Since we are storing passwords in the client config, it is important to restrict access via file system permissions.

Other configuration settings that may also be needed depending on our requirements and the broker configuration:

  1. ssl.provider (Optional). The name of the security provider used for SSL connections. Default value is the default security provider of the JVM.
  2. ssl.cipher.suites (Optional).

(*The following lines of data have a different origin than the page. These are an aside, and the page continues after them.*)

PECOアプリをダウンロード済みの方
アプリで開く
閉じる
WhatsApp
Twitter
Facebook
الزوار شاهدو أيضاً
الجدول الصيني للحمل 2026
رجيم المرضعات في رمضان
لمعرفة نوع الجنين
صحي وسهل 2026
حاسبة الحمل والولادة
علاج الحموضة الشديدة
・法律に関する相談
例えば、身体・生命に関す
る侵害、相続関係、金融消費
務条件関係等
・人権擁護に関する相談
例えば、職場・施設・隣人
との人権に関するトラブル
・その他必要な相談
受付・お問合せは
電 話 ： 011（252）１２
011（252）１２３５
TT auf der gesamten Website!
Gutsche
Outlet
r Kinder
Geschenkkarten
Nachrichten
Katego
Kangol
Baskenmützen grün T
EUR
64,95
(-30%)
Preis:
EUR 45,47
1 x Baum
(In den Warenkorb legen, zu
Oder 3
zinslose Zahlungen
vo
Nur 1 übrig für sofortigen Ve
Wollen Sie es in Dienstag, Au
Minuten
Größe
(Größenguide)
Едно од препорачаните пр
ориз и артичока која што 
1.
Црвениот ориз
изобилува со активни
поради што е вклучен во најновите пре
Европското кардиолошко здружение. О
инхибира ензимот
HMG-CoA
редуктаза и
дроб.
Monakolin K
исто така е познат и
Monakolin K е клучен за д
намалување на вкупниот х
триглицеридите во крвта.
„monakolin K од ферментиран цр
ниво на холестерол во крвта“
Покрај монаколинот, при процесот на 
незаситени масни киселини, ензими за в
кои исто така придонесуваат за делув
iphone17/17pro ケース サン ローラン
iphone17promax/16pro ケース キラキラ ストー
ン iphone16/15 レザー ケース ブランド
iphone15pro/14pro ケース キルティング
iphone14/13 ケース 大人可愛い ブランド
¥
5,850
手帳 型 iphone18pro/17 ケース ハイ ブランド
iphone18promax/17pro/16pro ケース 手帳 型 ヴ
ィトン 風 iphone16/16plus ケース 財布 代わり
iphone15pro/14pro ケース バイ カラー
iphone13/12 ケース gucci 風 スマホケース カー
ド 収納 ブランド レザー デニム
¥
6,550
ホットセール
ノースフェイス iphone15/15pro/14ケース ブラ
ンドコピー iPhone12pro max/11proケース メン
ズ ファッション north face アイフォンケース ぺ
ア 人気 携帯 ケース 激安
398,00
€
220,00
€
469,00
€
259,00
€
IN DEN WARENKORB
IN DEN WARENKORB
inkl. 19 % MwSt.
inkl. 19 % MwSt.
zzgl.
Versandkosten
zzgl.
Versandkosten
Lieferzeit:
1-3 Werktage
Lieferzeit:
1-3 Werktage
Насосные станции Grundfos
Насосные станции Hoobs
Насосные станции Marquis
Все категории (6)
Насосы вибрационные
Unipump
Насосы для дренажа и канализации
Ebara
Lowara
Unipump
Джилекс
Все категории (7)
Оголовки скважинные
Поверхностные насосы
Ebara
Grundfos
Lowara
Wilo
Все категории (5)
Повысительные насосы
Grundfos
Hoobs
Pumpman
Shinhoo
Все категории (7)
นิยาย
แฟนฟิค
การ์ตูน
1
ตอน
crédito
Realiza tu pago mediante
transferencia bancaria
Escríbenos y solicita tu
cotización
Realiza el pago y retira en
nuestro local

A cipher suite is a named combination of authentication, encryption, MAC and key exchange algorithm used to negotiate the security settings for a network connection using TLS or SSL network protocol.
  3. ssl.enabled.protocols=TLSv1.2,TLSv1.1,TLSv1. It should list at least one of the protocols configured on the broker side
  4. ssl.truststore.type=JKS
  5. ssl.keystore.type=JKS

Examples using console-producer and console-consumer:

bin/kafka-console-producer --broker-list localhost:9093 --topic test --producer.config client-ssl.properties
bin/kafka-console-consumer --bootstrap-server localhost:9093 --topic test --new-consumer --consumer.config client-ssl.properties --from-beginning

Enabling SSL Logging

In Kafka 0.9, you can enable SSL debug logging at the JVM level by starting the Kafka broker and/or clients with the javax.net.debug system property. For example:

-Djavax.net.debug=all

You can find more details on this in the Oracle documentation on debugging SSL/TLS connections.